A method for transforming 2D imaging features with the AFSS‐loaded rotating Luneberg lens reflector

Abstract

The micro-motion target can perform micro-Doppler modulation on the electromagnetic wave due to motion components in different directions, leading to the defocus effect of the target imaging feature along the azimuth direction. This phenomenon has been widely concerned and investigated in the field of target recognition and anti-recognition. However, the micro-motion target fails to transform image features along the distance direction according to its slow mechanical modulation speed.

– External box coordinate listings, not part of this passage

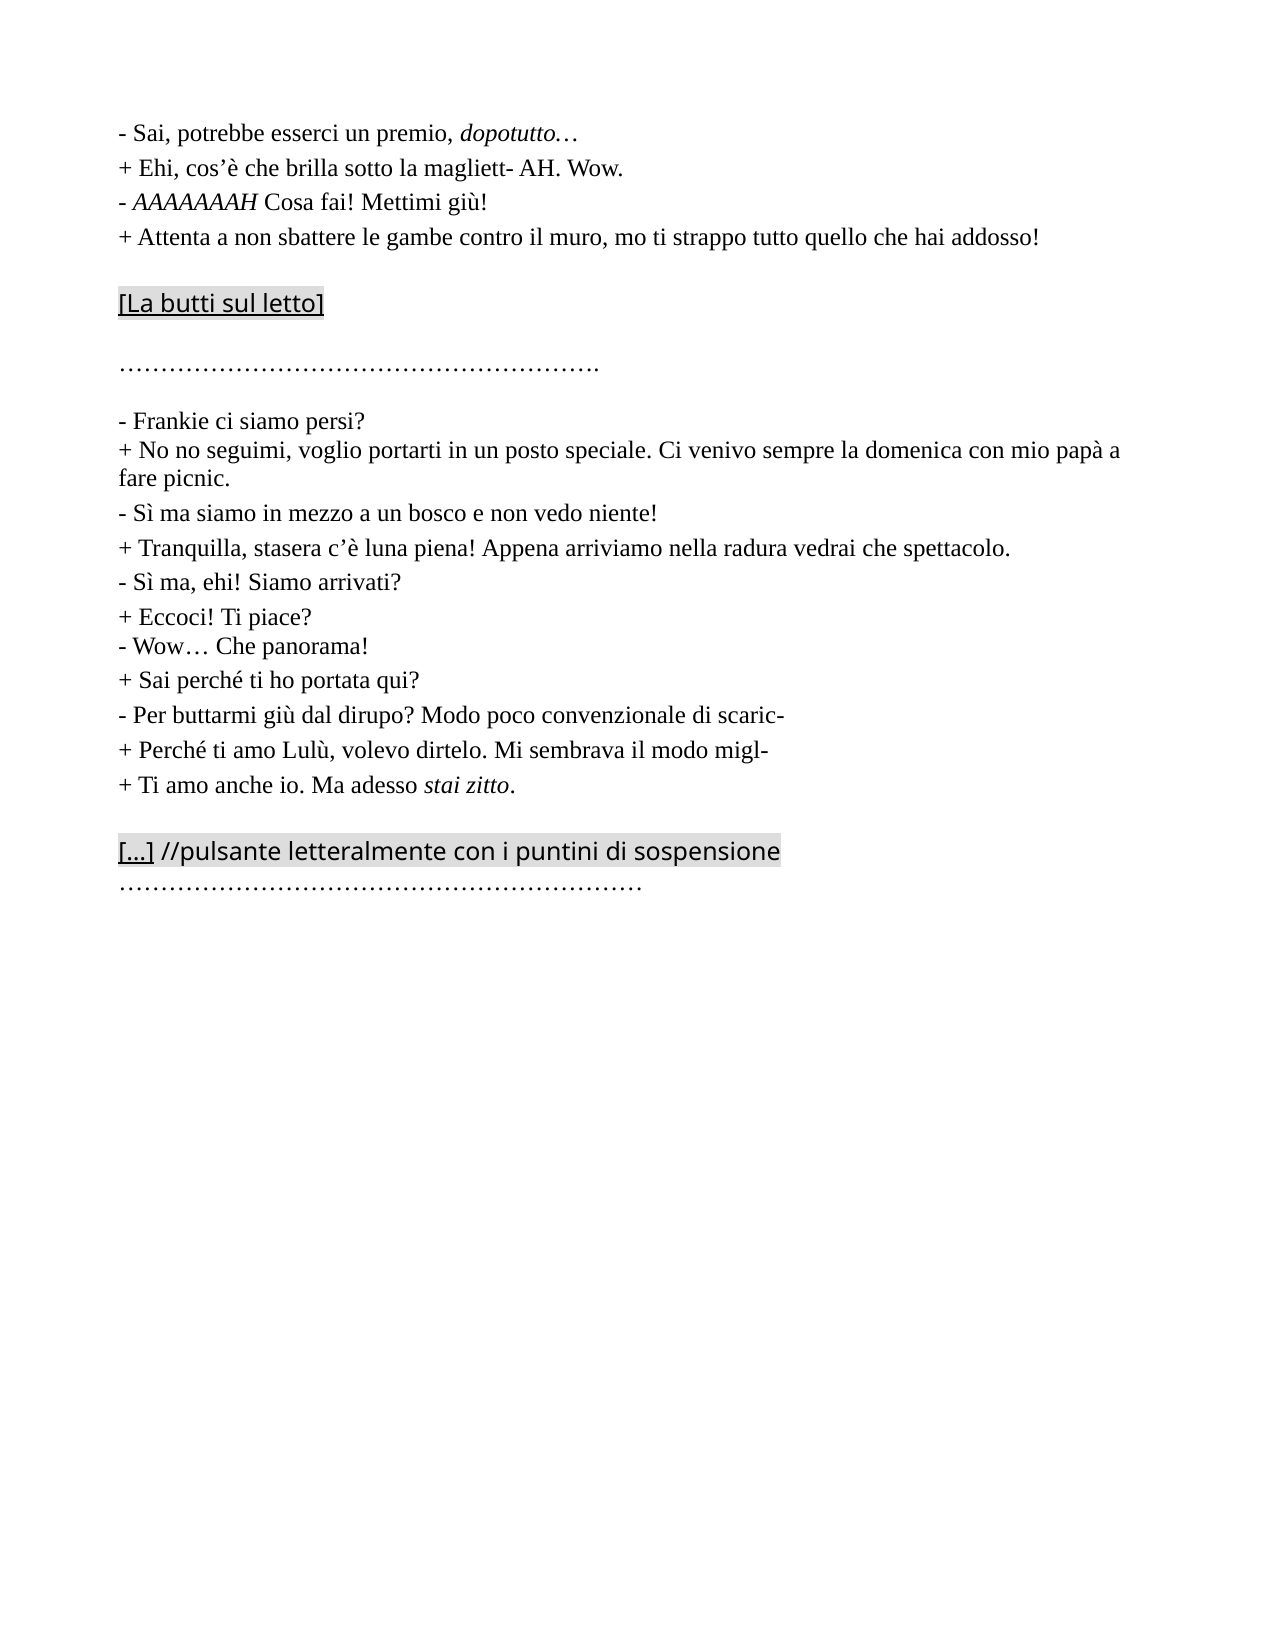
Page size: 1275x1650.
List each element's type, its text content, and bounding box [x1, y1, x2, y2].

text + Eccoci! Ti piace? - Wow… Che panorama! [118, 602, 1157, 660]
text + Sai perché ti ho portata qui? [118, 666, 1157, 694]
text - Frankie ci siamo persi? + No no seguimi, voglio portarti in un posto speciale. Ci venivo sempre la domenica con mio papà a fare picnic. [118, 406, 1157, 492]
text - Sì ma siamo in mezzo a un bosco e non vedo niente! [118, 498, 1157, 527]
text - AAAAAAAH Cosa fai! Mettimi giù! [118, 187, 1157, 216]
text + Ehi, cos’è che brilla sotto la magliett- AH. Wow. [118, 153, 1157, 182]
text - Sì ma, ehi! Siamo arrivati? [118, 567, 1157, 596]
text + Attenta a non sbattere le gambe contro il muro, mo ti strappo tutto quello che hai addosso! [118, 222, 1157, 251]
text […] //pulsante letteralmente con i puntini di sospensione [781, 833, 1157, 867]
text - Sai, potrebbe esserci un premio, dopotutto… [118, 118, 1157, 147]
text ……………………………………………………… [118, 867, 1157, 896]
text [La butti sul letto] [126, 286, 215, 314]
text [La butti sul letto] [324, 286, 1157, 320]
text …………………………………………………. [118, 348, 1157, 377]
text + Ti amo anche io. Ma adesso stai zitto. [118, 770, 1157, 798]
text + Perché ti amo Lulù, volevo dirtelo. Mi sembrava il modo migl- [118, 735, 1157, 764]
text - Per buttarmi giù dal dirupo? Modo poco convenzionale di scaric- [118, 700, 1157, 729]
text + Tranquilla, stasera c’è luna piena! Appena arriviamo nella radura vedrai che spettacolo. [118, 533, 1157, 562]
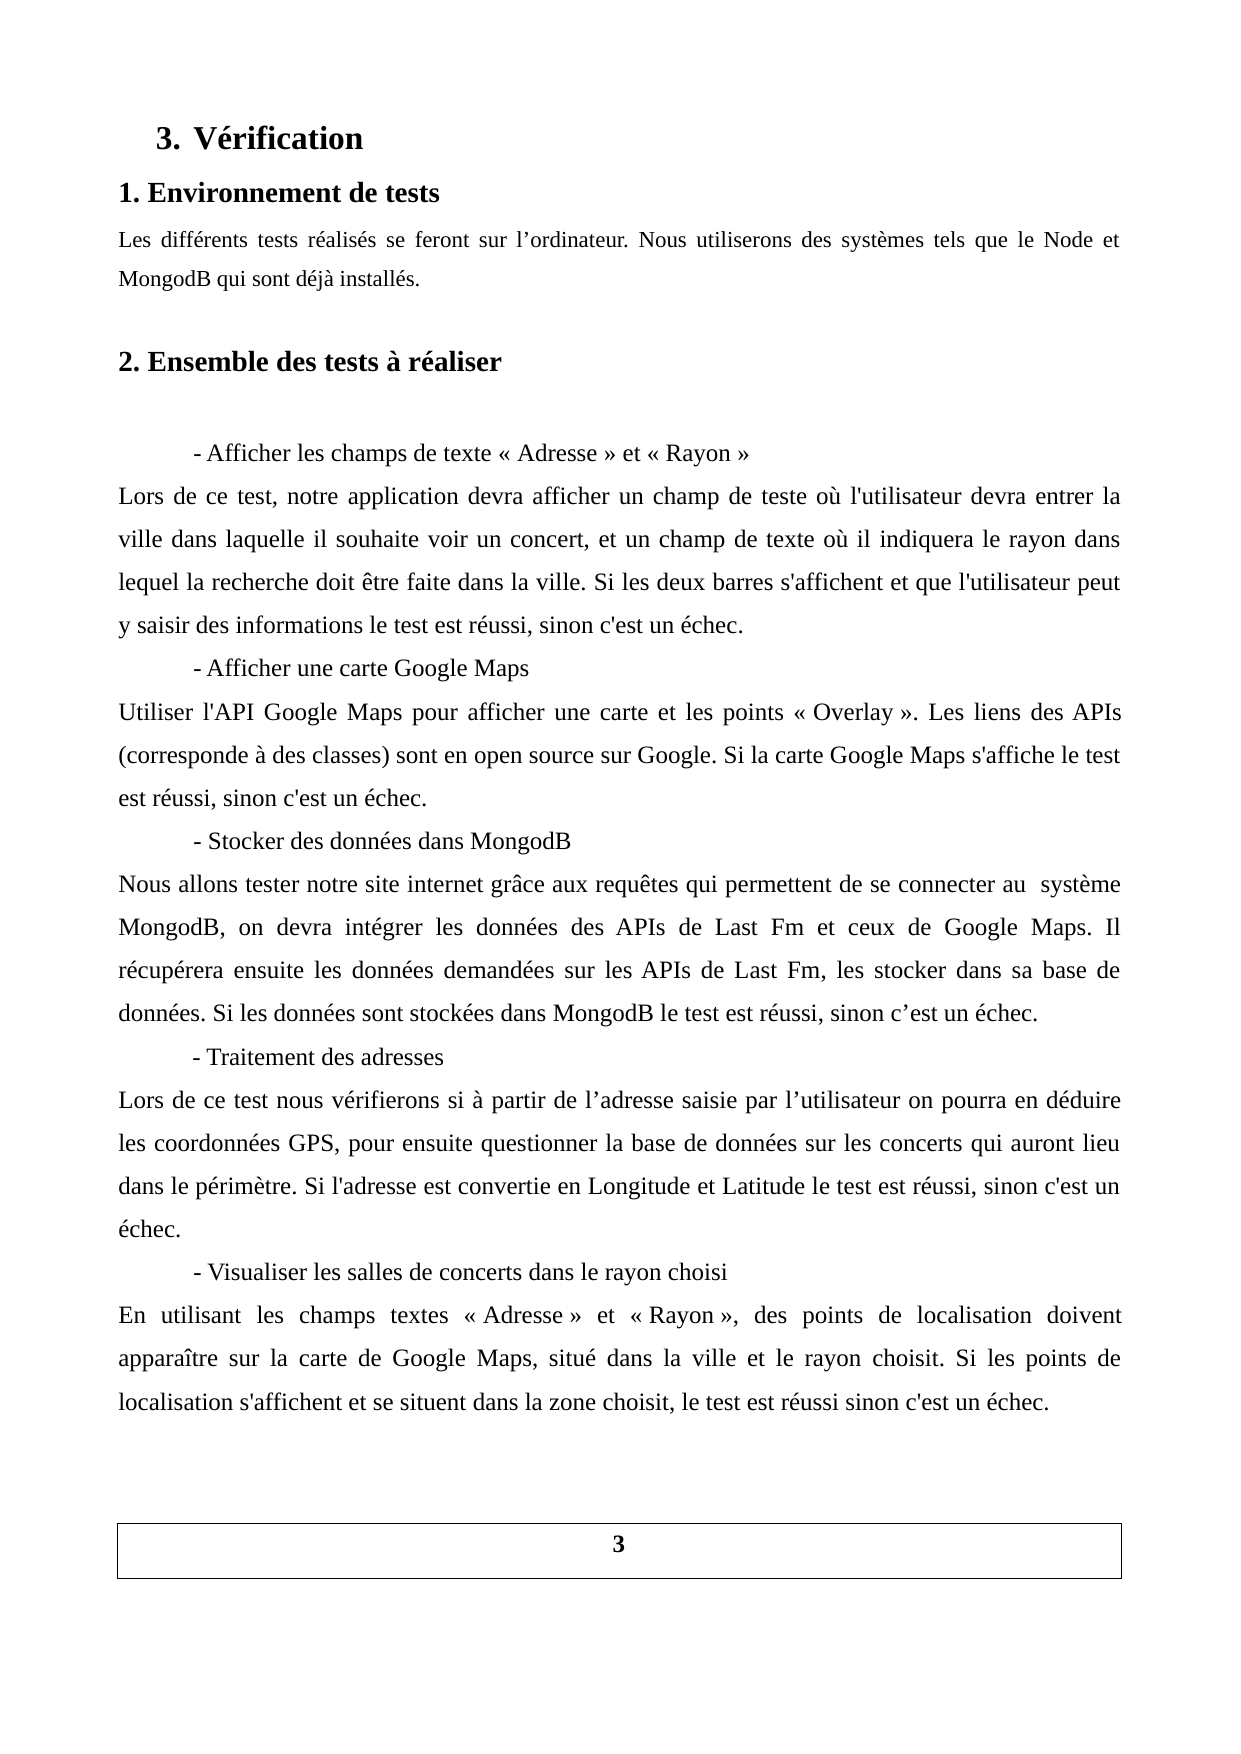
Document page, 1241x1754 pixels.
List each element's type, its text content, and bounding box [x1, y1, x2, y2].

In comparison, electromagnetic metasurfaces can flexibly control the characteristics of electromagnetic waves with faster modulation speed through electronic control. It can realize the image feature transformation along the range direction. Inspired by this idea, a joint modulation method of rotational micro-motion and electronic control through an active frequency selective surface (AFSS)-loaded rotating Luneberg lens reflector is proposed. The signal models of micro-motion modulation and non-periodic AFSS modulation are established separately. On this basis, the imaging properties of the joint modulation are further analysed and the two-dimensional (2D) defocusing phenomenon of the image is discovered. Moreover, the simulation of the measured synthetic aperture radar (SAR) data with different modulation methods is conducted to demonstrate the effectiveness of the proposed method.